— Надо же, доктор! — воскликнул Дантон. — Неужели вы верите, что можно уничтожить человека, этот столь великолепно устроенный организм, который цепляется за жизнь всеми желаниями, всеми чувствами, всеми способностями; неужели вы думаете, что можно уничтожить человека без боли, подобно тому как шарлатан вырывает зуб?
— Именно, господин Дантон! Да, да, и еще раз да, без боли! — еще более возбудившись, вскричал доктор. — Я полностью уничтожаю человека; уничтожаю так, как уничтожает электричество, как испепеляет молния; я истребляю, как истребляет Бог, и это высшая справедливость!
— И каким же способом вы истребляете? — спросил Марат. — Расскажите мне, пожалуйста, если это не секрет. Вы не можете себе представить, как меня интересует ваш рассказ.
— Ну хорошо! — сказал Гильотен, облегченно вздохнув, словно он оказался на верху блаженства от того, что обрел, наконец-то, достойного слушателя. — Так вот, сударь, объясняю вам суть дела: моя машина — совершенно новая и простая машина… Когда вы ее увидите, вас потрясет ее простота; вас также поразит, что столь несложная машина не была создана за шесть тысяч лет! Представьте себе, сударь, платформу, некое подобие маленькой сцены… Господин Тальма, надеюсь, вы тоже слушаете?
— Черт возьми, конечно, слушаю! — отозвался Тальма. — И уверяю вас, меня это интересует столь же сильно, как и господина Марата.

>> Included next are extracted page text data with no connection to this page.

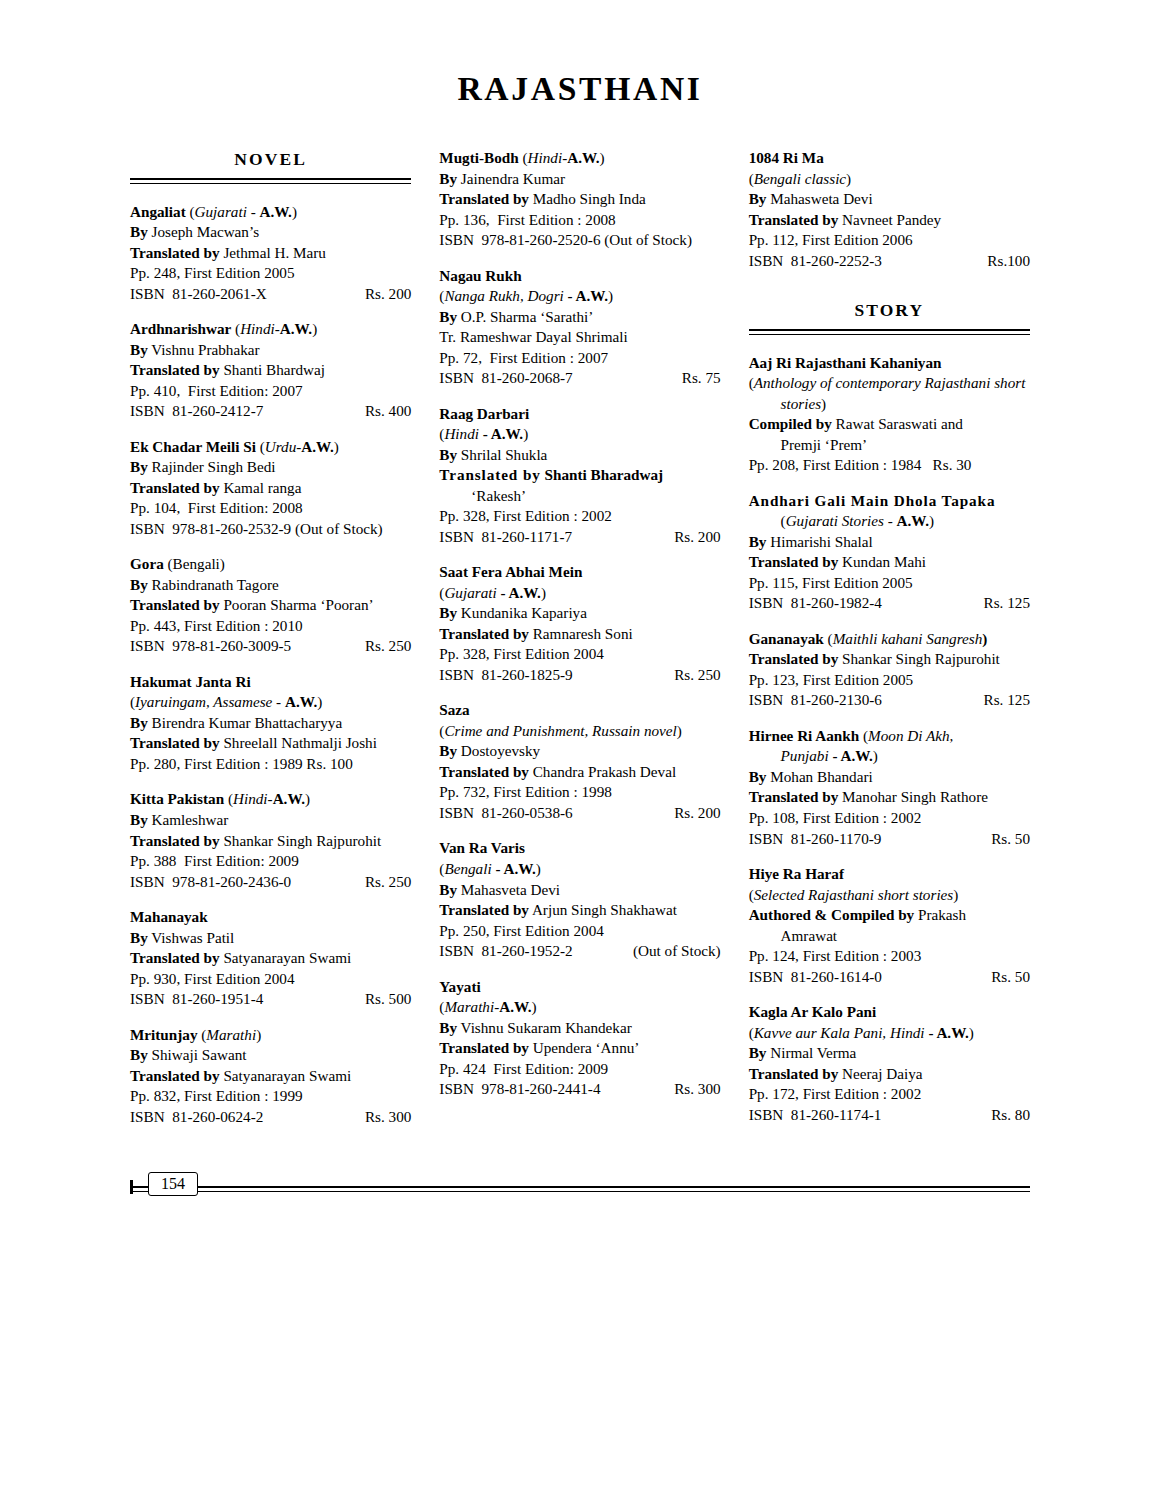RAJASTHANI
NOVEL
Angaliat (Gujarati - A.W.)
By Joseph Macwan’s
Translated by Jethmal H. Maru
Pp. 248, First Edition 2005
ISBN 81-260-2061-X Rs. 200
Ardhnarishwar (Hindi-A.W.)
By Vishnu Prabhakar
Translated by Shanti Bhardwaj
Pp. 410, First Edition: 2007
ISBN 81-260-2412-7 Rs. 400
Ek Chadar Meili Si (Urdu-A.W.)
By Rajinder Singh Bedi
Translated by Kamal ranga
Pp. 104, First Edition: 2008
ISBN 978-81-260-2532-9 (Out of Stock)
Gora (Bengali)
By Rabindranath Tagore
Translated by Pooran Sharma ‘Pooran’
Pp. 443, First Edition : 2010
ISBN 978-81-260-3009-5 Rs. 250
Hakumat Janta Ri
(Iyaruingam, Assamese - A.W.)
By Birendra Kumar Bhattacharyya
Translated by Shreelall Nathmalji Joshi
Pp. 280, First Edition : 1989 Rs. 100
Kitta Pakistan (Hindi-A.W.)
By Kamleshwar
Translated by Shankar Singh Rajpurohit
Pp. 388 First Edition: 2009
ISBN 978-81-260-2436-0 Rs. 250
Mahanayak
By Vishwas Patil
Translated by Satyanarayan Swami
Pp. 930, First Edition 2004
ISBN 81-260-1951-4 Rs. 500
Mritunjay (Marathi)
By Shiwaji Sawant
Translated by Satyanarayan Swami
Pp. 832, First Edition : 1999
ISBN 81-260-0624-2 Rs. 300
Mugti-Bodh (Hindi-A.W.)
By Jainendra Kumar
Translated by Madho Singh Inda
Pp. 136, First Edition : 2008
ISBN 978-81-260-2520-6 (Out of Stock)
Nagau Rukh
(Nanga Rukh, Dogri - A.W.)
By O.P. Sharma ‘Sarathi’
Tr. Rameshwar Dayal Shrimali
Pp. 72, First Edition : 2007
ISBN 81-260-2068-7 Rs. 75
Raag Darbari
(Hindi - A.W.)
By Shrilal Shukla
Translated by Shanti Bharadwaj
‘Rakesh’ Pp. 328, First Edition : 2002
ISBN 81-260-1171-7 Rs. 200
Saat Fera Abhai Mein
(Gujarati - A.W.)
By Kundanika Kapariya
Translated by Ramnaresh Soni
Pp. 328, First Edition 2004
ISBN 81-260-1825-9 Rs. 250
Saza
(Crime and Punishment, Russain novel)
By Dostoyevsky
Translated by Chandra Prakash Deval
Pp. 732, First Edition : 1998
ISBN 81-260-0538-6 Rs. 200
Van Ra Varis
(Bengali - A.W.)
By Mahasveta Devi
Translated by Arjun Singh Shakhawat
Pp. 250, First Edition 2004
ISBN 81-260-1952-2 (Out of Stock)
Yayati
(Marathi-A.W.)
By Vishnu Sukaram Khandekar
Translated by Upendera ‘Annu’
Pp. 424 First Edition: 2009
ISBN 978-81-260-2441-4 Rs. 300
1084 Ri Ma
(Bengali classic)
By Mahasweta Devi
Translated by Navneet Pandey
Pp. 112, First Edition 2006
ISBN 81-260-2252-3 Rs.100
STORY
Aaj Ri Rajasthani Kahaniyan
(Anthology of contemporary Rajasthani short
stories) Compiled by Rawat Saraswati and
Premji ‘Prem’ Pp. 208, First Edition : 1984 Rs. 30
Andhari Gali Main Dhola Tapaka
(Gujarati Stories - A.W.) By Himarishi Shalal
Translated by Kundan Mahi
Pp. 115, First Edition 2005
ISBN 81-260-1982-4 Rs. 125
Gananayak (Maithli kahani Sangresh)
Translated by Shankar Singh Rajpurohit
Pp. 123, First Edition 2005
ISBN 81-260-2130-6 Rs. 125
Hirnee Ri Aankh (Moon Di Akh,
Punjabi - A.W.) By Mohan Bhandari
Translated by Manohar Singh Rathore
Pp. 108, First Edition : 2002
ISBN 81-260-1170-9 Rs. 50
Hiye Ra Haraf
(Selected Rajasthani short stories)
Authored & Compiled by Prakash
Amrawat Pp. 124, First Edition : 2003
ISBN 81-260-1614-0 Rs. 50
Kagla Ar Kalo Pani
(Kavve aur Kala Pani, Hindi - A.W.)
By Nirmal Verma
Translated by Neeraj Daiya
Pp. 172, First Edition : 2002
ISBN 81-260-1174-1 Rs. 80
154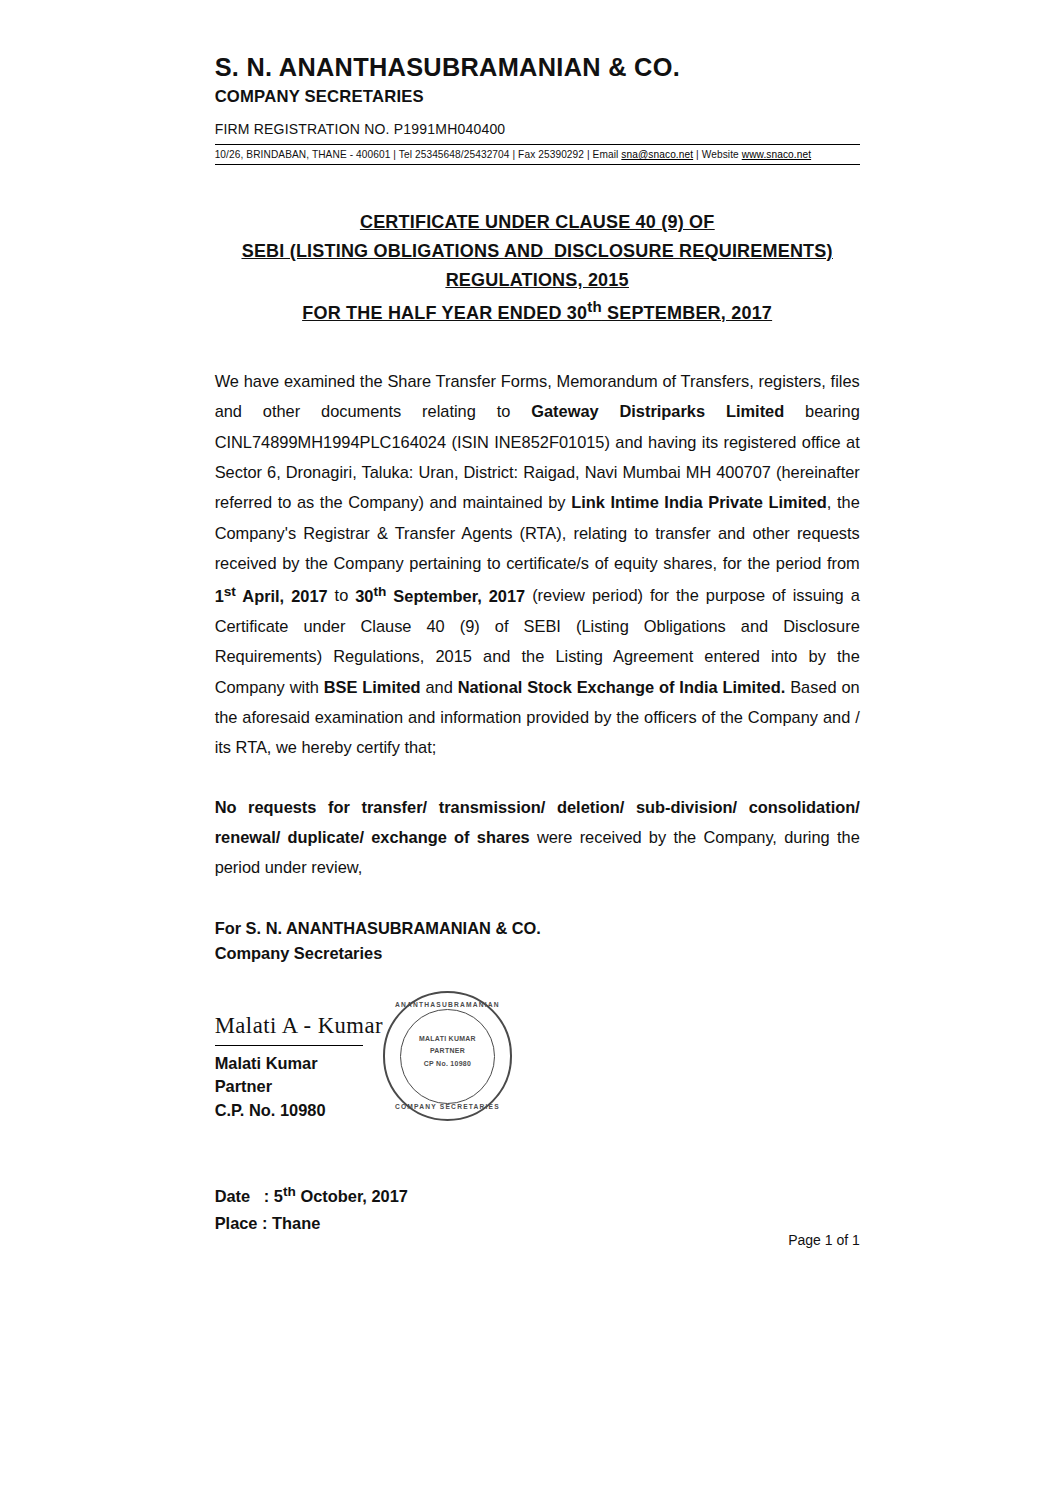S. N. ANANTHASUBRAMANIAN & CO.
COMPANY SECRETARIES
FIRM REGISTRATION NO. P1991MH040400
10/26, BRINDABAN, THANE - 400601 | Tel 25345648/25432704 | Fax 25390292 | Email sna@snaco.net | Website www.snaco.net
CERTIFICATE UNDER CLAUSE 40 (9) OF SEBI (LISTING OBLIGATIONS AND DISCLOSURE REQUIREMENTS) REGULATIONS, 2015 FOR THE HALF YEAR ENDED 30th SEPTEMBER, 2017
We have examined the Share Transfer Forms, Memorandum of Transfers, registers, files and other documents relating to Gateway Distriparks Limited bearing CINL74899MH1994PLC164024 (ISIN INE852F01015) and having its registered office at Sector 6, Dronagiri, Taluka: Uran, District: Raigad, Navi Mumbai MH 400707 (hereinafter referred to as the Company) and maintained by Link Intime India Private Limited, the Company's Registrar & Transfer Agents (RTA), relating to transfer and other requests received by the Company pertaining to certificate/s of equity shares, for the period from 1st April, 2017 to 30th September, 2017 (review period) for the purpose of issuing a Certificate under Clause 40 (9) of SEBI (Listing Obligations and Disclosure Requirements) Regulations, 2015 and the Listing Agreement entered into by the Company with BSE Limited and National Stock Exchange of India Limited. Based on the aforesaid examination and information provided by the officers of the Company and / its RTA, we hereby certify that;
No requests for transfer/ transmission/ deletion/ sub-division/ consolidation/ renewal/ duplicate/ exchange of shares were received by the Company, during the period under review,
For S. N. ANANTHASUBRAMANIAN & CO.
Company Secretaries
Malati A - Kumar
Malati Kumar
Partner
C.P. No. 10980
ANANTHASUBRAMANIAN
MALATI KUMAR
PARTNER
CP No. 10980
COMPANY SECRETARIES
Date : 5th October, 2017
Place : Thane
Page 1 of 1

— Так вот, я уже сказал: представьте себе платформу, некое подобие маленькой сцены, куда ведет пять-шесть ступеней — их количество значения не имеет… На этой сиене я ставлю два столба, у их подножия устраиваю что-то вроде маленькой кошачьей лазейки, верхняя часть которой подвижная и располагается над приговоренным, чья шея находится в этой лазейке; на верху этих двух столбов я устанавливаю нож, отягощенный противовесом в тридцать или сорок фунтов и удерживаемый на веревке; эту веревку я отпускаю, даже не прикасаясь к ней, с помощью пружины нож скользит вниз по двум хорошо смазанным пазам; приговоренный к казни ощущает на шее лишь легкий холодок, затем — раз! — и головы нет.
— Тьфу ты, ловко придумано! — воскликнул Камилл.
— Да, сударь, — согласился Гильотен, оживляясь все больше и больше, — и эта операция, которая отделяет жизнь от материи, убивает, уничтожает, сражает насмерть, времени эта операция занимает — угадайте сколько — меньше секунды!
— Да, меньше секунды, верно, — сказал Марат. — Но уверены ли вы, сударь, что боль не продлится дольше самой казни?
— А как, скажите на милость, боль может существовать после жизни?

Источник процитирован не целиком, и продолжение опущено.